This work is a combination of mixup, Entropy Minimization(sharpening), Consistency Regularization, Traditional Regularization. These methods are developed long ago or recently, this paper well combined these methods. The method is well supported by experiment results and ablation study over each component. This paper is improtant to SSL field and should widely used in different area.

Reviewer 3

- It is hard to say this work has its own originality since it borrows core ideas from other methods like mixup or entropy-based methods. But this paper proposes a unified framework, which shows very good performance for semi-supervised learning, thus it provides a good baseline for further research. - The paper is well written and easy to understand. - The experiments are good. The proposed method was evaluated on various datasets with good ablation studies. - They provide source codes to understand and reproduce this work more easily. - The implementation details are a little bit unclear.
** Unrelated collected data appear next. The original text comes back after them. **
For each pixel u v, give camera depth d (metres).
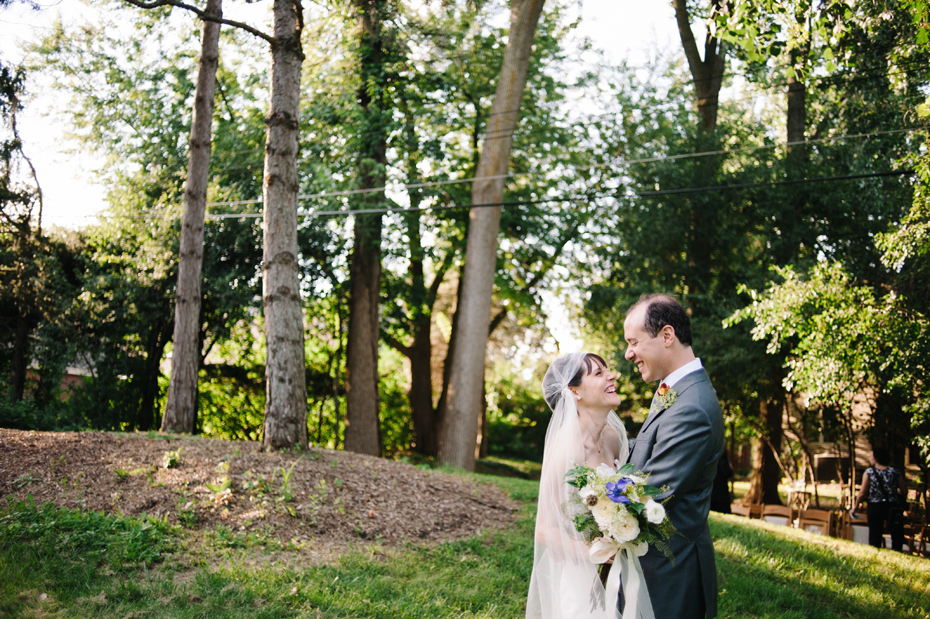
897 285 11.11
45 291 16.77
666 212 16.88
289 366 8.12
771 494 17.94
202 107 12.13
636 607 2.65
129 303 16.80
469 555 6.23
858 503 10.09
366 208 17.11
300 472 7.26
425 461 21.38
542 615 3.01
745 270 15.87
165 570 4.82
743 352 14.40
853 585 6.61
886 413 12.28
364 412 18.70
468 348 16.20
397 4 12.35
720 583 6.09
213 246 16.94
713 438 2.69
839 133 14.84
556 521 2.96
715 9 7.25
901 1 7.17
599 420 3.38
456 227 21.02
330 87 17.30
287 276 8.27
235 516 6.08
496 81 19.36
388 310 21.72
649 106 18.91
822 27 6.90
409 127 18.52
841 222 15.01
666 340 2.86
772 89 16.52
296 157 8.56
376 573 5.44
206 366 21.22
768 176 15.80
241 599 4.44
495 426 32.00
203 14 7.94
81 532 5.22
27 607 3.99
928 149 8.53
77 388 18.78
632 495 2.59
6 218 16.94
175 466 6.90
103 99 17.62
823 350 9.16
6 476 6.28
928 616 5.77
For the example of line 159-164, it would be better to explain the detail of 'exponential moving average of parameters' and why the authors used this technique. - What happens when K (the number of data augmentations) is larger than 2? - The weight decay 0.02 seems to be much larger than the standard settings as 0.0025 in [1]. It would be better if the authors provide the reason for the large weight decay. - It would be better if the authors apply another regularizer (for example, cutmix [2], which is similar to implement as mixup, but shows better performance.) for the MixMatch framework. Overall, this paper is well written, the proposed framework makes sense, and the experimental results are good. So I want to give an accept for this paper. [1] Oliver, Avital, et al. "Realistic evaluation of deep semi-supervised learning algorithms." Advances in Neural Information Processing Systems. 2018. [2] Yun, Sangdoo, et al. "Cutmix: Regularization strategy to train strong classifiers with localizable features." arXiv preprint arXiv:1905.04899 (2019). ----------------------------------------------- The authors clarified some confusing things through the rebuttal. I want to keep my original rating (7).